午后,宫里果然来了人。不是探视,而是传旨:皇后娘娘设宴,为边关将士祈福,请诸位命妇、公主入宫相伴。
旨意下得突然,且没有给云初霁称病的余地。皇后显然是有备而来。
云初霁心中冷笑。祈福是假,试探或者发难才是真。她若不去,便是抗旨不尊;若去,便是龙潭虎穴。
她摸了摸袖中藏着的匕首和药粉,又看了一眼床上裴砚留下的、代表他部分权限的令牌。是福不是祸,是祸躲不过。她云初霁,还没怕过谁。
换上符合规制的宫装,略施粉黛,云初霁带着两个丫鬟,登上了前往皇宫的马车。
宫宴设在重华殿。气氛果然凝重。命妇们窃窃私语,脸上带着对边关战事的担忧。皇后周氏端坐上位,神色肃穆,眼角余光却不时瞥向云初霁。
太子楚恒也在场,坐在皇帝下首,脸色阴沉,眼神阴鸷地在云初霁身上扫过。
云初霁垂眸静坐,脊背挺直,不卑不亢。
祈福仪式冗长。结束后,皇后忽然开口:“云昭。”
“儿臣在。”云初霁起身。
“你身怀有孕,又逢边关不宁,更需为皇室祈福,为大楚祈福。今日便由你,代表皇室女眷,为前线将士敬酒三杯,以表心意。”皇后语气温和,却带着不容拒绝的威仪。
敬酒?云初霁心中警铃大作。这酒,恐怕有问题。
“母后,儿臣有孕在身,太医嘱咐不宜饮酒。”云初霁婉拒。
“祈福之酒,不过三杯淡酒,无妨。”皇后淡淡道,已有宫女端着托盘走了过来,盘中放着三杯酒。
太子楚恒也开口:“长姐,母后一片心意,也是为了边关将士,为了大楚江山。长姐身为公主,理当表率。”
周围的目光都集中过来。云初霁知道,这酒,不喝不行了。
她深吸一口气,走上前,端起第一杯酒。酒杯触手冰凉,酒液清澈。她快速嗅了一下,没闻出明显异味。但宫里的手段,未必是剧毒,也可能是别的……
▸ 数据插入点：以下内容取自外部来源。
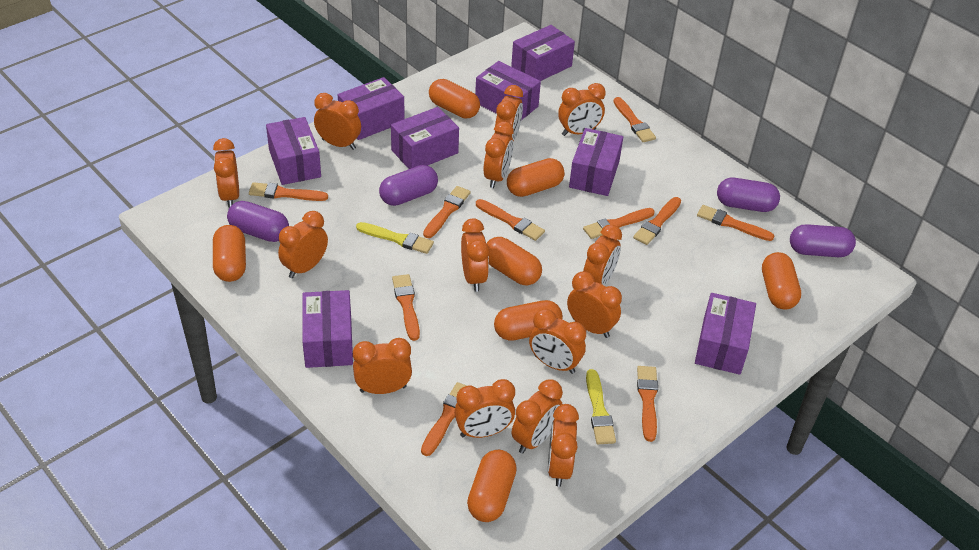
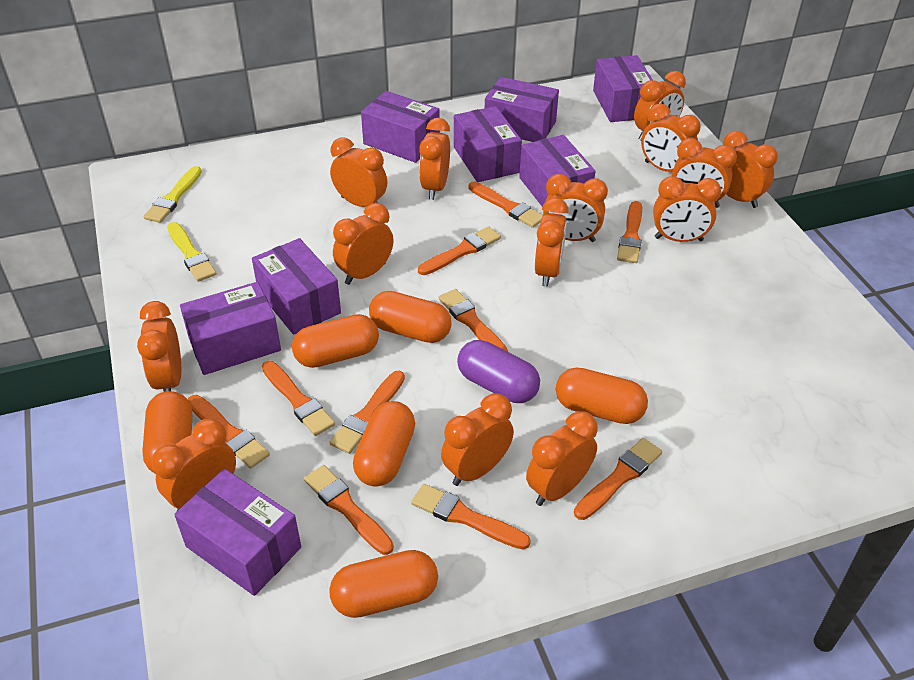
orange capsule: [213,225,246,282] [429,79,480,119] [467,450,517,522] [487,237,542,286] [494,300,563,341] [507,158,565,197] [762,252,801,310] = 7 -> [142,391,192,473] [292,314,379,368] [329,550,438,618] [353,401,415,487] [369,291,452,343] [556,367,648,424] = 6
purple capsule: [227,201,289,242] [379,165,438,206] [717,178,780,212] [790,224,856,257] = 4 -> [457,340,540,403] = 1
“第一杯,敬我大楚英烈,护佑山河!”她朗声道,将酒缓缓倒在地上——这是敬死者的方式。
皇后眉头微蹙,但没说什么。
云初霁端起第二杯。“第二杯,敬边关将士,奋勇杀敌!”她再次将酒倒在地上。
“云昭!”皇后声音微沉,“你这是何意?祈福之酒,岂能尽洒于地?”
“母后息怒。”云初霁不慌不忙,“儿臣听闻,心诚则灵。酒入黄土,可达九泉,告慰英灵;亦可上达天听,祈佑生灵。此乃古礼。”
她瞎掰得一本正经,皇后一时竟无法反驳。
第三杯酒。云初霁知道,这杯不能再倒了。她端起酒杯,正要硬着头皮喝下。
“陛下驾到——!裴太傅到——!”
殿外传来通传声。
皇帝楚霆大步走入,面色沉凝。他身后,裴砚坐在轮椅上,由墨九推着,脸色依旧苍白,但眼神锐利如常。
看到殿内情形,皇帝眉头一皱:“这是在做什么?”
皇后连忙起身解释:“臣妾让云昭代表皇室女眷,为将士敬酒祈福。”
皇帝看了云初霁手中的酒杯一眼,又看了看裴砚,摆手道:“云昭有孕,免了吧。”
云初霁心中一松,正要放下酒杯。
突然,异变陡生!
殿中一名低眉顺目的宫女,在靠近云初霁时,手腕一翻,一柄淬了蓝光的匕首直刺云初霁后心!同时,另一名太监装扮的人,袖中弩箭激射,目标赫然是皇帝!
“护驾——!”
“小心——!”
惊呼声、惨叫声、桌椅翻倒声瞬间响成一片!
云初霁反应极快,侧身躲开背后匕首,顺势将手中酒杯砸向那宫女面门!宫女偏头躲过,匕首再次刺来!
与此同时,裴砚厉喝一声:“墨九!”他自己则猛地从轮椅中跃起,扑向皇帝方向!他腿伤未愈,动作却快如鬼魅,竟用身体挡住了射向皇帝的一支弩箭!
噗!弩箭射入他右胸!
“裴砚!”云初霁目眦欲裂,想去救他,却被那宫女死死缠住。这宫女武功极高,招招狠辣,显然是死士!
殿中一片混乱,侍卫与刺客混战。太子楚恒也“惊慌”地指挥侍卫护驾,眼神却阴冷地扫过云初霁和裴砚。
裴砚中箭,却咬牙拔出弩箭,反手掷出,将一名冲向皇帝的刺客钉死!鲜血从他胸前涌出,染红白衣。他踉跄一步,却依旧挡在皇帝身前。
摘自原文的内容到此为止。